Passei noites sem dormir e dias a fio concentrado, preocupado em dar um conceito ao conjunto de fotos. Pedi a cada um dos personagens – residentes em pequenas e grandes cidades de vários estados do País – que me enviasse uma fotografia de seu familiar falecido. Mandei imprimir a foto de todos e colocá-las num porta-retratos para estes tomarem parte da cena.
Pensei em luz, ângulos, planos, objetivas. Queria que o rigor estético fosse de extrema importância para conferir emoção a cada imagem. Queria a marca do jornalismo presente em cada situação. Só não me lembrei: nada é mais forte que o sentimento do ser humano e suas dores.
Logo na primeira sessão de fotos, o conceito e o padrão que eu traçara caíram por terra. Perderam de longe para a realidade em frente à minha câmara. Então, pude ver que a força das lágrimas, da consternação, da tristeza e, enfim, da dor de cada pessoa eram imbatíveis.

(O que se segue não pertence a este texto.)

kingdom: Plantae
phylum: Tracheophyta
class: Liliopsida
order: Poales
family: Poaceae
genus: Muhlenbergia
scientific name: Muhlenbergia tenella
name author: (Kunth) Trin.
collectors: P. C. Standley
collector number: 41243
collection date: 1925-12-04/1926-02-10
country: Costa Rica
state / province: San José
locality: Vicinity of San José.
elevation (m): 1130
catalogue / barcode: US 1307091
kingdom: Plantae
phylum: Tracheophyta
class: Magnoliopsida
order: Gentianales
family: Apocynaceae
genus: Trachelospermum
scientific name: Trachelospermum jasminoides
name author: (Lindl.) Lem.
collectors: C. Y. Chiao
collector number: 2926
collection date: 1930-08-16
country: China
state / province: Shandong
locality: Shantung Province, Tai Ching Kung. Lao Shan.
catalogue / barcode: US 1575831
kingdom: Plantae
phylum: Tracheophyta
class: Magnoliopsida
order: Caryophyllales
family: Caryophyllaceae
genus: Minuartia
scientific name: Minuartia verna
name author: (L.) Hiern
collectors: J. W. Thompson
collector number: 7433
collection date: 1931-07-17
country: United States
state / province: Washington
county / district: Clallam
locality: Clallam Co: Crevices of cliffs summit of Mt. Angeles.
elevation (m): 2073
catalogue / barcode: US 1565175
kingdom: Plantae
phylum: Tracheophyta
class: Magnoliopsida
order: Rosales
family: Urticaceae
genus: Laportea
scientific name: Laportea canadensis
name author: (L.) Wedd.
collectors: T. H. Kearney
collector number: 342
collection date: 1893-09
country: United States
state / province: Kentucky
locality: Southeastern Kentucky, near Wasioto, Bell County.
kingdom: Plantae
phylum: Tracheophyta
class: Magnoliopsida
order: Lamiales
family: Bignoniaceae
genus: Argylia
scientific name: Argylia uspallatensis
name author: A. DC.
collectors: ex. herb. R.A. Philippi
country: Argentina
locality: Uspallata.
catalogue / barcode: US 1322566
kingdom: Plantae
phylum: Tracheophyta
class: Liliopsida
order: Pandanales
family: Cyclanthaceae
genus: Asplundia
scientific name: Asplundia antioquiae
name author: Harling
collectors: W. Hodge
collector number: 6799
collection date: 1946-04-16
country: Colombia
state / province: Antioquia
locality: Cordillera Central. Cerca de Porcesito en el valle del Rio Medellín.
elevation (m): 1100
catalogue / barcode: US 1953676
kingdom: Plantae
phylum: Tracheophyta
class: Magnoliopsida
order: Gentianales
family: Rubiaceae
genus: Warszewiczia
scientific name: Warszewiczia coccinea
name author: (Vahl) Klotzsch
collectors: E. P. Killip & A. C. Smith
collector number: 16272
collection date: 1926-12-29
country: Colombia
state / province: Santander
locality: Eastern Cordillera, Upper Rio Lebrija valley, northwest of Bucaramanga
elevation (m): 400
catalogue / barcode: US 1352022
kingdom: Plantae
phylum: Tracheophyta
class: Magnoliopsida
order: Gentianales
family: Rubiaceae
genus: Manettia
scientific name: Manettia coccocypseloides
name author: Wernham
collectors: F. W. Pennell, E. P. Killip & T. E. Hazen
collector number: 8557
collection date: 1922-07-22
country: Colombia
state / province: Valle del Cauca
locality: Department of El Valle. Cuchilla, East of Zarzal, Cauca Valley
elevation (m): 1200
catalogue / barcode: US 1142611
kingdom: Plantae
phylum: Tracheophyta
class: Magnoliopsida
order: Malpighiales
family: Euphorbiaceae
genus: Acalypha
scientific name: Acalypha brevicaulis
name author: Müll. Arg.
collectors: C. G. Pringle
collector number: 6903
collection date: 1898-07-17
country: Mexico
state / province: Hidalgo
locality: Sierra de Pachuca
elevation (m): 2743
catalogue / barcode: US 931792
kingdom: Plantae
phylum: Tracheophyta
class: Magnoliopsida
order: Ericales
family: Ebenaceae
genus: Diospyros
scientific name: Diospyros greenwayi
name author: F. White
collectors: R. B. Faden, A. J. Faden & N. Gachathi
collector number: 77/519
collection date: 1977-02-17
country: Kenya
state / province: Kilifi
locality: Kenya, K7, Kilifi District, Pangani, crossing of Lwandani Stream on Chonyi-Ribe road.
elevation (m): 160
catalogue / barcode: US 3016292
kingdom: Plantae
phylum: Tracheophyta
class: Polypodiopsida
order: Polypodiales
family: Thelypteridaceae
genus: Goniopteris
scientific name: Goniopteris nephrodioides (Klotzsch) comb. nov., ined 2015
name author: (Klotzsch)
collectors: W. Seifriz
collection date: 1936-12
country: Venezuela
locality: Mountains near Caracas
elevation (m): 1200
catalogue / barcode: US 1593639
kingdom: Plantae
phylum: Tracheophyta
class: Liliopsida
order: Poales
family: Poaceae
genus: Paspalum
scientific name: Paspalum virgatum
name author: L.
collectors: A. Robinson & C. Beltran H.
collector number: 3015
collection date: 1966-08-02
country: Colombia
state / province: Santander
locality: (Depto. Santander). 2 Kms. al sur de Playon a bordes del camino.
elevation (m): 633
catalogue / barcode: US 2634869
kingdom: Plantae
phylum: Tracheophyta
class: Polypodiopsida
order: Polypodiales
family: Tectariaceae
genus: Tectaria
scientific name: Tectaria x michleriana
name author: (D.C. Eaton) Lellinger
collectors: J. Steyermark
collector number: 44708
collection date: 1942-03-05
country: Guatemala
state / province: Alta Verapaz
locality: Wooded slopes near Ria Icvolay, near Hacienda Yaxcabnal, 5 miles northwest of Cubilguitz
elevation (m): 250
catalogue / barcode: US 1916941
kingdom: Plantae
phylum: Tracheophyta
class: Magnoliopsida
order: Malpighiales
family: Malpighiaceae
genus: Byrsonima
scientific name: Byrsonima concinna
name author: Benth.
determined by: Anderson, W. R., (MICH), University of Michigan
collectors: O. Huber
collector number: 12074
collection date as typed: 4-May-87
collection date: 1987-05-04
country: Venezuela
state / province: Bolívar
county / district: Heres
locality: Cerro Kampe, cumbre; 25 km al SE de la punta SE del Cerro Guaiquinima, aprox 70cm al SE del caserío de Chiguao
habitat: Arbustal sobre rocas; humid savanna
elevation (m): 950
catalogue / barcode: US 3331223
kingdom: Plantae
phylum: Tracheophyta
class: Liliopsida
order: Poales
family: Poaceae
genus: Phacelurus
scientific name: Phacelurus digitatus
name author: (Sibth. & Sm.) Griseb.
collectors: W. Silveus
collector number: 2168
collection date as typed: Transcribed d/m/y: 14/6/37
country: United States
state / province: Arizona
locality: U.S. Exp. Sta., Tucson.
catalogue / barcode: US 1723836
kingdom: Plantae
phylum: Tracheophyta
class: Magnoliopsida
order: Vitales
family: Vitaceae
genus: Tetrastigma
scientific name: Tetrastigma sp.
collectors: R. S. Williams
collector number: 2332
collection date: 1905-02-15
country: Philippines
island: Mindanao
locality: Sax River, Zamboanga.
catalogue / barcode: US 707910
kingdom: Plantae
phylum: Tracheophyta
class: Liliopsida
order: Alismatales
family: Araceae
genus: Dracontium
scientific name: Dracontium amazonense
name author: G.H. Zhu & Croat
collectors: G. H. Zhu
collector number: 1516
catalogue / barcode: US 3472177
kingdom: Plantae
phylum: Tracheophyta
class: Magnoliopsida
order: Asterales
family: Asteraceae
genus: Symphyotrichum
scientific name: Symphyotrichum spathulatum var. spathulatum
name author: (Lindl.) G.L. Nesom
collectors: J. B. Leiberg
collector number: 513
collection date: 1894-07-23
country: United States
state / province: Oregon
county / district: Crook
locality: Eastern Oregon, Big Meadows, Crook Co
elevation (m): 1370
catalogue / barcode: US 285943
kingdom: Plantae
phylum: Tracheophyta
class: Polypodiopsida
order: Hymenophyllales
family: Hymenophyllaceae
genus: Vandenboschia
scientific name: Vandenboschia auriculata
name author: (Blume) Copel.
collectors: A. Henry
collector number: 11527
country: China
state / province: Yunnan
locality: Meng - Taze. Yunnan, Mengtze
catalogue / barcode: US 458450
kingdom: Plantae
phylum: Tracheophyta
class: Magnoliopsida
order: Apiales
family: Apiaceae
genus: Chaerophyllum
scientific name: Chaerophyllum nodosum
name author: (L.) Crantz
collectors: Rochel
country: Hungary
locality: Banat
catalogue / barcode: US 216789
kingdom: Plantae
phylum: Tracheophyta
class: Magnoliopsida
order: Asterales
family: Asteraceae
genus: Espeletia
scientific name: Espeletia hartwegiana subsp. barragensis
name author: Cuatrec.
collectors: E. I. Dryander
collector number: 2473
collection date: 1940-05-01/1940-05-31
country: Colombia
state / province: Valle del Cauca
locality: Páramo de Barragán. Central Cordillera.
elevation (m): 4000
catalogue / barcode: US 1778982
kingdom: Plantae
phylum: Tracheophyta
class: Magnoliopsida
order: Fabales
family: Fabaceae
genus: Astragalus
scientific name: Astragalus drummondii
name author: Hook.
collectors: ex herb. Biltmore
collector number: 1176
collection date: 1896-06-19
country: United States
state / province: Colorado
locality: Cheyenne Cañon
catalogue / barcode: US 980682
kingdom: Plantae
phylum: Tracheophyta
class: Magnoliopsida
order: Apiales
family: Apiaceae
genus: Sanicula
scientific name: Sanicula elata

Em nome de atingir meu objetivo (cada imagem prender a atenção de quem a ver), pensei fazer fotos em preto-e-branco. A ausência das cores poderia oferecer maior dramaticidade. Depois, refleti se deveriam ser coloridas porque os matizes dariam maior caráter de realidade ao drama presente. Mas, ao ouvir uma senhora que perdeu o filho adolescente, optei pela técnica do Photoshop que reduz a força de cada cor. E o que disse-me mãe, com palavras carregadas de consternação?
– Ao receber a notícia da morte do meu filho, perdi a noção das distâncias, a precisão dos aromas, a delícia dos sabores e a beleza das cores.
Indescritível a sensação de colocar meu ofício para a finalidade de captar a aflição no seu mais alto grau. Não deixo de me recordar do livro “Diante da dor dos outros”, da ensaísta americana Susan Sontag, falecida em 2004. A escritora faz uma densa análise do que sente um fotógrafo com a missão de captar a amargura do ser humano.
Infelizmente, a campanha para a qual tanto eu quanto os diletos personagens desse trabalho nos debruçamos, não deu em nada. O governo mudou, o ministro saiu, “vemos isto depois” etc. Lamentável. Era, com certeza, uma peça importante para contribui com a diminuição das mortes no trânsito.